París, La Loma, Beirut
Me da miedo el mundo, porque hasta en la muerte hemos sido
parroquiales. ¿Cómo será abrir la puerta y encontrarte con un enemigo al que no
conoces? ¿Cómo será que las balas te lleguen al cuerpo sin que sepas desde
dónde? ¿Qué puede escucharse en las sienes o en las manos en una lluvia de
fuego? ¿Alcanzarías a escapar? ¿Por qué crees que tu cuerpo sobreviviría, que no
estás para morir así no más?
Aterra ver la televisión y pensar en tu otro de
Occidente, en el que no has sido porque naciste en un pequeño país a este lado
del mar, e imaginarlo, a ese tu otro, yendo a un concierto, al que quizás irías
si pudieras, quedándose ronco de tanto reír, gritar, saltar. Y de pronto las
balas que lo acuestan en el piso y se duerme para siempre, sin despedirse de
nadie. No lo conoces, jamás lo has visto, pero su rostro a alguien se te
parece. Y ese sí que pudiste ser tú, porque la música era la misma del Deezer o
del Ipod.
Asusta esa cercanía porque es la parroquia, lo que conoces, la que
duele. No es lo mismo eso que pasa en los países cuyos nombres no sabes
escribir, cuyos mapas no puedes ubicar. Ellos son de otra parroquia, están
lejos, se diría que tampoco sienten, que sus niños están hechos de otro
material, que la sangre siempre se les mezcla con arena del desierto, de un
desierto que no conocerías porque tu paisaje siempre ha sido verde, húmedo.
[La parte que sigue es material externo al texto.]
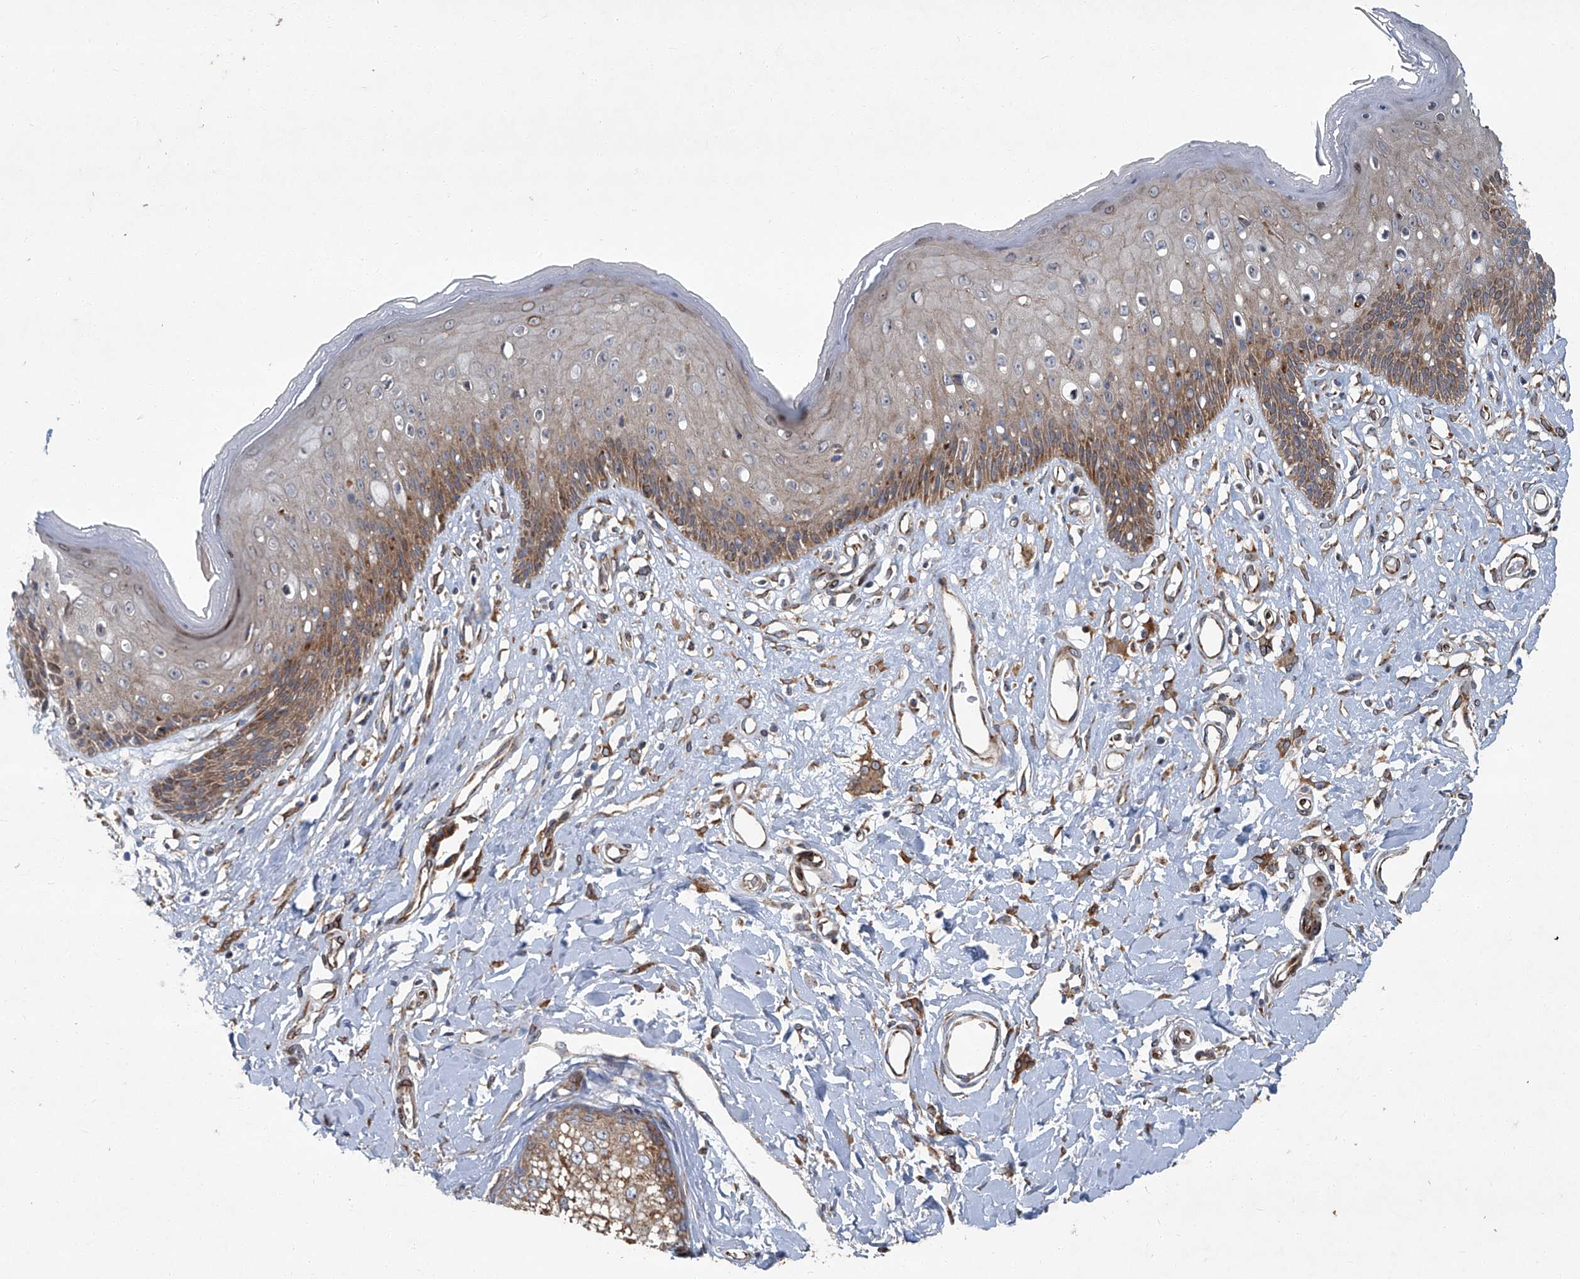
{"staining": {"intensity": "moderate", "quantity": "25%-75%", "location": "cytoplasmic/membranous"}, "tissue": "skin", "cell_type": "Epidermal cells", "image_type": "normal", "snomed": [{"axis": "morphology", "description": "Normal tissue, NOS"}, {"axis": "morphology", "description": "Squamous cell carcinoma, NOS"}, {"axis": "topography", "description": "Vulva"}], "caption": "A photomicrograph of human skin stained for a protein displays moderate cytoplasmic/membranous brown staining in epidermal cells.", "gene": "GPR132", "patient": {"sex": "female", "age": 85}}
Pero al pensarlo despacio, ves que ellos son del mismo mundo, de la misma
especie, que nace, crece, se reproduce y muere.
Te cuesta, sí que cuesta,
sentir el mismo dolor por ellos, pero para qué llenarte de dolores impostados,
de banderas que no son símbolos, que no te dicen nada. Por eso tampoco duele tanto lo que pasa a la vuelta de tu casa, porque está después de la quebrada, detrás de un muro de casas. De allí solo te llega el sonido de las balas y no puedes, cómo lo harías, detenerte a pensar que cada estallido puede ser alguien que corre, alguien que cae, alguien que llora. Eso está allí, cerquita, pero lejos en tu mente.
El hecho, sin embargo,
es que la parroquia asusta porque allí es donde vives, aunque no sea cierto, porque allí quieres ir, porque la
has imaginado y la has visto en el cine y en las cenas de enamorados. Y eso que
pasa en la pantalla, después vendrá y te pasará a ti, como en la publicidad de un canal de
películas. El dolor, el temor, lo que saca al espíritu de su encierro, es la
identidad que inventamos con el otro, que es uno mismo desdoblado en quien nunca has sido.
¿Qué sigue, entonces? ¿A quién le toca el turno ahora? ¿No se trata de lo mismo
esa balacera que desde hace semanas no se interrumpe en las noches, a cuatro
cuadras de casa? ¿Cómo entender, entonces, la proximidad, la proxemia, el
interés por el otro, la empatía, la tristeza compartida? ¿Cuál es la distancia,
la verdadera distancia, que cobija los vínculos con el desconocido?
¿Por qué
puedo sentir el dolor de París ahora mismo pero se me demoran un poco en llegar el de La Loma y el de Beirut?
¿Cuáles son los límites de esta parroquia? ¿A quiénes no puedes ver?